## TASK BRIEF
Reproduce the section of the listing that begins at the line containing "Table I – Potential to Emit" and finishes at the line containing "HAPs | 0.0448 |". Include both end lines and nothing beyond them.

## GIVEN RECORDS
-- Opening Marker --
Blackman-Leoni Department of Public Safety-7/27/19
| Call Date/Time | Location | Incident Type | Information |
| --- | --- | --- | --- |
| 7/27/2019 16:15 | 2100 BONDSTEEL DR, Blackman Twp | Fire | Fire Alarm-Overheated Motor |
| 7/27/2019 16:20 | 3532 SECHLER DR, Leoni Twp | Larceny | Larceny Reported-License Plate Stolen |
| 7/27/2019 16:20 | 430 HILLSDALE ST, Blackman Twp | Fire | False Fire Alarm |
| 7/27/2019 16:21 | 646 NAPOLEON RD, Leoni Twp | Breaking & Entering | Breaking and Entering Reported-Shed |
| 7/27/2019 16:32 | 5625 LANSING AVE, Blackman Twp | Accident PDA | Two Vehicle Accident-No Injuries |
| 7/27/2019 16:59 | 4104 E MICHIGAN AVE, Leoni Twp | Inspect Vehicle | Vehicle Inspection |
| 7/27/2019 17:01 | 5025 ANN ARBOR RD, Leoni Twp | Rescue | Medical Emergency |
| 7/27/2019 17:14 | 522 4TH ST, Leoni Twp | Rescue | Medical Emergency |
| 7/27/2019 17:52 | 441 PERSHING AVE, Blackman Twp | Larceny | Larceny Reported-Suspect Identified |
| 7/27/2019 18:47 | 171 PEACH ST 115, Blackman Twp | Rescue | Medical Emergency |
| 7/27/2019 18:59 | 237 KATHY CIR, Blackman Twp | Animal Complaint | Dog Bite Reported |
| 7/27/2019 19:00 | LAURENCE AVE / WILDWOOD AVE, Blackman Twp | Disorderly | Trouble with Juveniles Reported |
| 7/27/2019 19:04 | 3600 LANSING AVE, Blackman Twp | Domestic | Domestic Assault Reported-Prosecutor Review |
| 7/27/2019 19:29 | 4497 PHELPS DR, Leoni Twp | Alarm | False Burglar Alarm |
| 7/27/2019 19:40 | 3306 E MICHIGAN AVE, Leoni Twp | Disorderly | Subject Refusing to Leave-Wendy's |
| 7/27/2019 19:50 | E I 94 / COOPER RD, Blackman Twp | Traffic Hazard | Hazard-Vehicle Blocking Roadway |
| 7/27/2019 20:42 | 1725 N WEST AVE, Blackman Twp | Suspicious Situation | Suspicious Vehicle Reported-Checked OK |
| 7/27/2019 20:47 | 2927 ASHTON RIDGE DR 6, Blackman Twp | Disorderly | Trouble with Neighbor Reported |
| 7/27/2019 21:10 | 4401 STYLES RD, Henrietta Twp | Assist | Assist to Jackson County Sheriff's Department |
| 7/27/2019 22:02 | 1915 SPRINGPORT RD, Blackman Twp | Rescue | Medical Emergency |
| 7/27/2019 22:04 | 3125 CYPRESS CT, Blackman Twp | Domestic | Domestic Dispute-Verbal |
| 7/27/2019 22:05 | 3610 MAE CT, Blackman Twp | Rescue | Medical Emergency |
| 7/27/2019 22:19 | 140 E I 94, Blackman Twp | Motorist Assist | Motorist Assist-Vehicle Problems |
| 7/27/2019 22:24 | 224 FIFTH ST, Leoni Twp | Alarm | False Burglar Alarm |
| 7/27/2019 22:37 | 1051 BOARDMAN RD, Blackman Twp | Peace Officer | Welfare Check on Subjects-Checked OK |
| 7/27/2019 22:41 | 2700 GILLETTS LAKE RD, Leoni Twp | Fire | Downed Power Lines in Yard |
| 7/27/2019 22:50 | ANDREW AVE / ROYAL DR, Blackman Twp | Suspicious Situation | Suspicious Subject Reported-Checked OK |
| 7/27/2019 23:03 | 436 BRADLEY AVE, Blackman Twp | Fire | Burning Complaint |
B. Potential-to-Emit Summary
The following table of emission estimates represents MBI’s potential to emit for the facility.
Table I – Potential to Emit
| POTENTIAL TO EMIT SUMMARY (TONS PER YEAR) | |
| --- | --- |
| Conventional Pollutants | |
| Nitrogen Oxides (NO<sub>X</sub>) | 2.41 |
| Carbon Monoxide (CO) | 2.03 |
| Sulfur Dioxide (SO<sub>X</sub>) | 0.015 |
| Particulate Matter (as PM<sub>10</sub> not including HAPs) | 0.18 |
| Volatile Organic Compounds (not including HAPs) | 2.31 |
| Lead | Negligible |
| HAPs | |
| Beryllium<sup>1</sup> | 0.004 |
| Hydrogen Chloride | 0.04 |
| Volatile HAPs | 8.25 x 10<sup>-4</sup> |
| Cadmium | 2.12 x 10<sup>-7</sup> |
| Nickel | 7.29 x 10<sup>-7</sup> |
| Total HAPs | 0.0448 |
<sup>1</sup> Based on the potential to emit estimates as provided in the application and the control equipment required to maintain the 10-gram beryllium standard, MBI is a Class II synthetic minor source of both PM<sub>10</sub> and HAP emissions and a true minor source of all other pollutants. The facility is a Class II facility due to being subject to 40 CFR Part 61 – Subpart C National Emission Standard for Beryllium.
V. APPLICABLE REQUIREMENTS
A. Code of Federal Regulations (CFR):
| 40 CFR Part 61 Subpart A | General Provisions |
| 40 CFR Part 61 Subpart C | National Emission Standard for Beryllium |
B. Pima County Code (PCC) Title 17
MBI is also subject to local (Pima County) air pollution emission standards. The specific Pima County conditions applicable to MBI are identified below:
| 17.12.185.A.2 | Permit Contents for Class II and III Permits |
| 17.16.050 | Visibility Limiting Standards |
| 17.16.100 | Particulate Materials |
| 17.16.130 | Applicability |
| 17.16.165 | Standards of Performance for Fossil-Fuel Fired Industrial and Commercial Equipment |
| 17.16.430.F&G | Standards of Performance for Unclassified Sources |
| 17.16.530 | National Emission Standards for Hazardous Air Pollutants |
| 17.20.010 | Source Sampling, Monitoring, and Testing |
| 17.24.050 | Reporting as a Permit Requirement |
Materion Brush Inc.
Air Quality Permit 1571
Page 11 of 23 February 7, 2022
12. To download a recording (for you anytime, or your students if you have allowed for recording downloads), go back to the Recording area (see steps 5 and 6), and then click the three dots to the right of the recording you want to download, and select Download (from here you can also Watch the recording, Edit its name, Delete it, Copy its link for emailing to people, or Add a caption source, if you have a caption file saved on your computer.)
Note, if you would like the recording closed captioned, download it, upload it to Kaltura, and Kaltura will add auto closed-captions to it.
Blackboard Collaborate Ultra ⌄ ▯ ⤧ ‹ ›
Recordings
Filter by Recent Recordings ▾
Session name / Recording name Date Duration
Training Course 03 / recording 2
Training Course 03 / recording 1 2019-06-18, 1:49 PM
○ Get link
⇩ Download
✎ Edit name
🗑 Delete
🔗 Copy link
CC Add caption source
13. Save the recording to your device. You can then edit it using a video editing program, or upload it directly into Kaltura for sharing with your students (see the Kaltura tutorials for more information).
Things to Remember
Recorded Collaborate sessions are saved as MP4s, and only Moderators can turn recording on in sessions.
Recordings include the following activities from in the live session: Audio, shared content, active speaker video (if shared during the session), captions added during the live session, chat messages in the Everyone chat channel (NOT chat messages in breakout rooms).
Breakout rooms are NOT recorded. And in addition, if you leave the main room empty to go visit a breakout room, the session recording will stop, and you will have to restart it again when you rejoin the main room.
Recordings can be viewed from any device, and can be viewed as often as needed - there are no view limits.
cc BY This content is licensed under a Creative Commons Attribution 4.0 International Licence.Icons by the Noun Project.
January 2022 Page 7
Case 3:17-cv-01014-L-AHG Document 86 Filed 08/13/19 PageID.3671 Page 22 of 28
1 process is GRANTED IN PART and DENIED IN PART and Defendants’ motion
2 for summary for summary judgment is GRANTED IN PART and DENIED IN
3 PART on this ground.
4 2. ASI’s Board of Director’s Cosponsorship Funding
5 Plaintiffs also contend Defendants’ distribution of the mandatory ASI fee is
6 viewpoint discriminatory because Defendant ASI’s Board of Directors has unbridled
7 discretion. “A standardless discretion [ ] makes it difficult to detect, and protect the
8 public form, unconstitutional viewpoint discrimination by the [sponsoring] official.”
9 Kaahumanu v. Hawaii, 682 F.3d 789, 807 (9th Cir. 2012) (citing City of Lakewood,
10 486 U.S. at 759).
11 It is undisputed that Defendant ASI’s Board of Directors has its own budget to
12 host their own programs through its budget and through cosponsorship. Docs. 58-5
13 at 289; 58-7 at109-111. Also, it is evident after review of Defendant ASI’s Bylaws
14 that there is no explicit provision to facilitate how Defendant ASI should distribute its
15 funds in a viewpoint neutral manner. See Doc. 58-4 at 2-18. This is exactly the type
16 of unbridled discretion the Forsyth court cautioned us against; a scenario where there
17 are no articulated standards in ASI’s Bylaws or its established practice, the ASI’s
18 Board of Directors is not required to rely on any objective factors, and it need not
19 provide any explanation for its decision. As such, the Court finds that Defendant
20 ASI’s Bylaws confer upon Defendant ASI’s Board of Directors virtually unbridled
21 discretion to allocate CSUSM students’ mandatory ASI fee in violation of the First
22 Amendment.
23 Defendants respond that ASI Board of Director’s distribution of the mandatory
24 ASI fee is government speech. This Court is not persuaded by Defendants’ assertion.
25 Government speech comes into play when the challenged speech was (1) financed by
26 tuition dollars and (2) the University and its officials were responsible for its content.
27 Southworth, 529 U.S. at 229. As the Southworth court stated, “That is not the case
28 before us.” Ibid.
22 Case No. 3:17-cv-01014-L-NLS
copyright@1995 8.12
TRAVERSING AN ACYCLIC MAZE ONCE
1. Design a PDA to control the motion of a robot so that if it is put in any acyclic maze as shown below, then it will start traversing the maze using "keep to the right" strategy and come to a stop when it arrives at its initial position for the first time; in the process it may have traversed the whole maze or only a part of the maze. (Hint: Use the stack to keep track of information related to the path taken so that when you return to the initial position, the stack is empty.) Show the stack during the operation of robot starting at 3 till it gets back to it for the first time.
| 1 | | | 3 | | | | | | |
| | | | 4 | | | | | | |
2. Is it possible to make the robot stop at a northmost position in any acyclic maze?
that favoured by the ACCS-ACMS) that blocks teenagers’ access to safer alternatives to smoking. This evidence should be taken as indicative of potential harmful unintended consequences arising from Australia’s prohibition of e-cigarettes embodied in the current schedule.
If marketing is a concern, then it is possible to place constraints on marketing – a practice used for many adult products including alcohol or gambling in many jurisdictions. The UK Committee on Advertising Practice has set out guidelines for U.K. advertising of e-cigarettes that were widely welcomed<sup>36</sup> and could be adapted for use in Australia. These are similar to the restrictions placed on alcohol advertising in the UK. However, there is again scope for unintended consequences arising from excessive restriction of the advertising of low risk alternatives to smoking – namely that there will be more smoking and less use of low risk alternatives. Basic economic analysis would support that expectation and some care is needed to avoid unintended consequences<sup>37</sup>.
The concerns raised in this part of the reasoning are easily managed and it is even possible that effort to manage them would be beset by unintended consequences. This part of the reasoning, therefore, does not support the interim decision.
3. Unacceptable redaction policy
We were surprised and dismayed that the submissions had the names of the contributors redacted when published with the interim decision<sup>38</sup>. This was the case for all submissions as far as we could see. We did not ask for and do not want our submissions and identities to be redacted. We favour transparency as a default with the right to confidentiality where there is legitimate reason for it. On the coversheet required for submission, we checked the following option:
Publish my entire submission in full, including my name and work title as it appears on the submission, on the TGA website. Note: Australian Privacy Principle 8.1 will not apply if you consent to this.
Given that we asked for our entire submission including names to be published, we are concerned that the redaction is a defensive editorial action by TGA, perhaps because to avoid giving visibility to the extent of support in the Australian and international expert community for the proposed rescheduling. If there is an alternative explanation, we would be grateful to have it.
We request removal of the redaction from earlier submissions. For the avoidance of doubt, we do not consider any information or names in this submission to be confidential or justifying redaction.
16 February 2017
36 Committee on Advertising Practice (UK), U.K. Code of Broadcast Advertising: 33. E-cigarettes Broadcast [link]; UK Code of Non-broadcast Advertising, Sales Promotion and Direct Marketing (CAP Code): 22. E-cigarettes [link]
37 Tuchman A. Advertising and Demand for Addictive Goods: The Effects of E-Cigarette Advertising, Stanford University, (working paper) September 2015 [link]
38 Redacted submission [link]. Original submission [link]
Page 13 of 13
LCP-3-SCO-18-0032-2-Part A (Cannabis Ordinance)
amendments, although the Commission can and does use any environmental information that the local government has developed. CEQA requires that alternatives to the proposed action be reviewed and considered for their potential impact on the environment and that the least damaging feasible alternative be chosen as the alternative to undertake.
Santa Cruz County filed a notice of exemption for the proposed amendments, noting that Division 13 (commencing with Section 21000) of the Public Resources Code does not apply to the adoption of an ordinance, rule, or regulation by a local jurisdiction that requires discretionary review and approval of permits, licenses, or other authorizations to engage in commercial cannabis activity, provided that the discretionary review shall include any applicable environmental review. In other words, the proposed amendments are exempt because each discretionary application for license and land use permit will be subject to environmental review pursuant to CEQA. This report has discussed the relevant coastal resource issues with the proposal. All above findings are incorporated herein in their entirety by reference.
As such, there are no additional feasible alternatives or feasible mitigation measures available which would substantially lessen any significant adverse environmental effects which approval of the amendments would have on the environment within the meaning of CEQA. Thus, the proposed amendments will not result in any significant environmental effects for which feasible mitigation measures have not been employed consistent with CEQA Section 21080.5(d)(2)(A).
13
-- Closing Marker --
## RESULT BELOW
Table I – Potential to Emit
| POTENTIAL TO EMIT SUMMARY (TONS PER YEAR) | |
| --- | --- |
| Conventional Pollutants | |
| Nitrogen Oxides (NO<sub>X</sub>) | 2.41 |
| Carbon Monoxide (CO) | 2.03 |
| Sulfur Dioxide (SO<sub>X</sub>) | 0.015 |
| Particulate Matter (as PM<sub>10</sub> not including HAPs) | 0.18 |
| Volatile Organic Compounds (not including HAPs) | 2.31 |
| Lead | Negligible |
| HAPs | |
| Beryllium<sup>1</sup> | 0.004 |
| Hydrogen Chloride | 0.04 |
| Volatile HAPs | 8.25 x 10<sup>-4</sup> |
| Cadmium | 2.12 x 10<sup>-7</sup> |
| Nickel | 7.29 x 10<sup>-7</sup> |
| Total HAPs | 0.0448 |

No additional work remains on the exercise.